With respect to digital transformation we have a fire raging. When in this situation, the obvious response is to pull the fire alarm as soon as possible and get the firetruck on the way. The question is, are we perhaps lacking the impetus to move whole heartedly with a sense of urgency and defined purpose? Economics poses questions - the platformization of finance is underway, when does it make sense to make the investments required to make changes? When does it make sense to abandon sunk costs and consider something new?

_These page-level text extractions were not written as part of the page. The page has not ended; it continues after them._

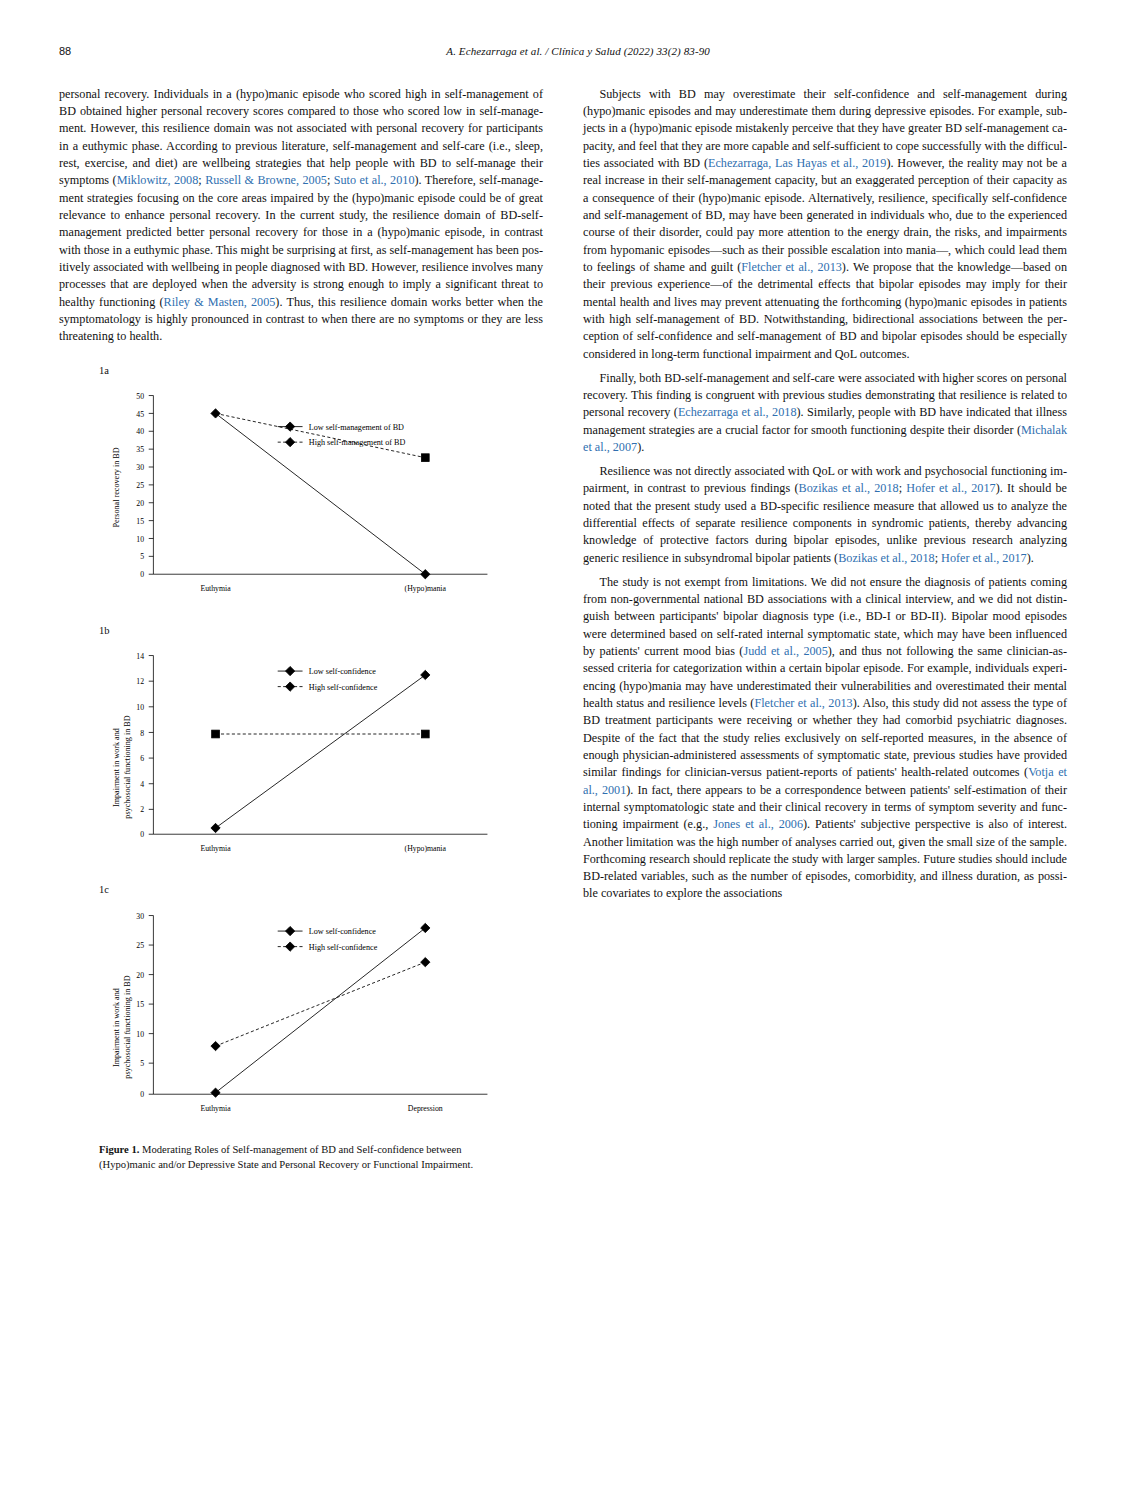88
A. Echezarraga et al. / Clínica y Salud (2022) 33(2) 83-90
personal recovery. Individuals in a (hypo)manic episode who scored high in self-management of BD obtained higher personal recovery scores compared to those who scored low in self-management. However, this resilience domain was not associated with personal recovery for participants in a euthymic phase. According to previous literature, self-management and self-care (i.e., sleep, rest, exercise, and diet) are wellbeing strategies that help people with BD to self-manage their symptoms (Miklowitz, 2008; Russell & Browne, 2005; Suto et al., 2010). Therefore, self-management strategies focusing on the core areas impaired by the (hypo)manic episode could be of great relevance to enhance personal recovery. In the current study, the resilience domain of BD-self-management predicted better personal recovery for those in a (hypo)manic episode, in contrast with those in a euthymic phase. This might be surprising at first, as self-management has been positively associated with wellbeing in people diagnosed with BD. However, resilience involves many processes that are deployed when the adversity is strong enough to imply a significant threat to healthy functioning (Riley & Masten, 2005). Thus, this resilience domain works better when the symptomatology is highly pronounced in contrast to when there are no symptoms or they are less threatening to health.
1a
50 45 40 35 30 25 20 15 10 5 0 Personal recovery in BD Euthymia (Hypo)mania Low self-management of BD High self-management of BD
1b
14 12 10 8 6 4 2 0 Impairment in work and psychosocial functioning in BD Euthymia (Hypo)mania Low self-confidence High self-confidence
1c
30 25 20 15 10 5 0 Impairment in work and psychosocial functioning in BD Euthymia Depression Low self-confidence High self-confidence
Figure 1. Moderating Roles of Self-management of BD and Self-confidence between (Hypo)manic and/or Depressive State and Personal Recovery or Functional Impairment.
Subjects with BD may overestimate their self-confidence and self-management during (hypo)manic episodes and may underestimate them during depressive episodes. For example, subjects in a (hypo)manic episode mistakenly perceive that they have greater BD self-management capacity, and feel that they are more capable and self-sufficient to cope successfully with the difficulties associated with BD (Echezarraga, Las Hayas et al., 2019). However, the reality may not be a real increase in their self-management capacity, but an exaggerated perception of their capacity as a consequence of their (hypo)manic episode. Alternatively, resilience, specifically self-confidence and self-management of BD, may have been generated in individuals who, due to the experienced course of their disorder, could pay more attention to the energy drain, the risks, and impairments from hypomanic episodes—such as their possible escalation into mania—, which could lead them to feelings of shame and guilt (Fletcher et al., 2013). We propose that the knowledge—based on their previous experience—of the detrimental effects that bipolar episodes may imply for their mental health and lives may prevent attenuating the forthcoming (hypo)manic episodes in patients with high self-management of BD. Notwithstanding, bidirectional associations between the perception of self-confidence and self-management of BD and bipolar episodes should be especially considered in long-term functional impairment and QoL outcomes.
Finally, both BD-self-management and self-care were associated with higher scores on personal recovery. This finding is congruent with previous studies demonstrating that resilience is related to personal recovery (Echezarraga et al., 2018). Similarly, people with BD have indicated that illness management strategies are a crucial factor for smooth functioning despite their disorder (Michalak et al., 2007).
Resilience was not directly associated with QoL or with work and psychosocial functioning impairment, in contrast to previous findings (Bozikas et al., 2018; Hofer et al., 2017). It should be noted that the present study used a BD-specific resilience measure that allowed us to analyze the differential effects of separate resilience components in syndromic patients, thereby advancing knowledge of protective factors during bipolar episodes, unlike previous research analyzing generic resilience in subsyndromal bipolar patients (Bozikas et al., 2018; Hofer et al., 2017).
The study is not exempt from limitations. We did not ensure the diagnosis of patients coming from non-governmental national BD associations with a clinical interview, and we did not distinguish between participants' bipolar diagnosis type (i.e., BD-I or BD-II). Bipolar mood episodes were determined based on self-rated internal symptomatic state, which may have been influenced by patients' current mood bias (Judd et al., 2005), and thus not following the same clinician-assessed criteria for categorization within a certain bipolar episode. For example, individuals experiencing (hypo)mania may have underestimated their vulnerabilities and overestimated their mental health status and resilience levels (Fletcher et al., 2013). Also, this study did not assess the type of BD treatment participants were receiving or whether they had comorbid psychiatric diagnoses. Despite of the fact that the study relies exclusively on self-reported measures, in the absence of enough physician-administered assessments of symptomatic state, previous studies have provided similar findings for clinician-versus patient-reports of patients' health-related outcomes (Votja et al., 2001). In fact, there appears to be a correspondence between patients' self-estimation of their internal symptomatologic state and their clinical recovery in terms of symptom severity and functioning impairment (e.g., Jones et al., 2006). Patients' subjective perspective is also of interest. Another limitation was the high number of analyses carried out, given the small size of the sample. Forthcoming research should replicate the study with larger samples. Future studies should include BD-related variables, such as the number of episodes, comorbidity, and illness duration, as possible covariates to explore the associations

But could it also be the case that “tribal legends” represented by the ceremonial side of Veblen’s dichotomy are shaping our current working environment and response or lack of response to digital thereof as financial institutions? Veblen’s theory raises the question as to whether the needs of the “ceremonial” side of the house are aligned to needs of of the "instrumental?" Do we have social and cultural barriers limiting progress? These questions must be considered fully before we are able to make investment decisions with the appropriate perspective, precision, and depth. The answer to these questions will also indicate why the fire alarm is not ringing across our system with the loudest possible blare.
Great article- going back to economics, financial services have a strong threat of substitutes, industry players must pay attention to cost efficiency and their customers! You can mitigate the threat of substitutes from outside the industry, by utilizing digital to inspire brand loyalty, enhanced services, better customer experiences, and better support services.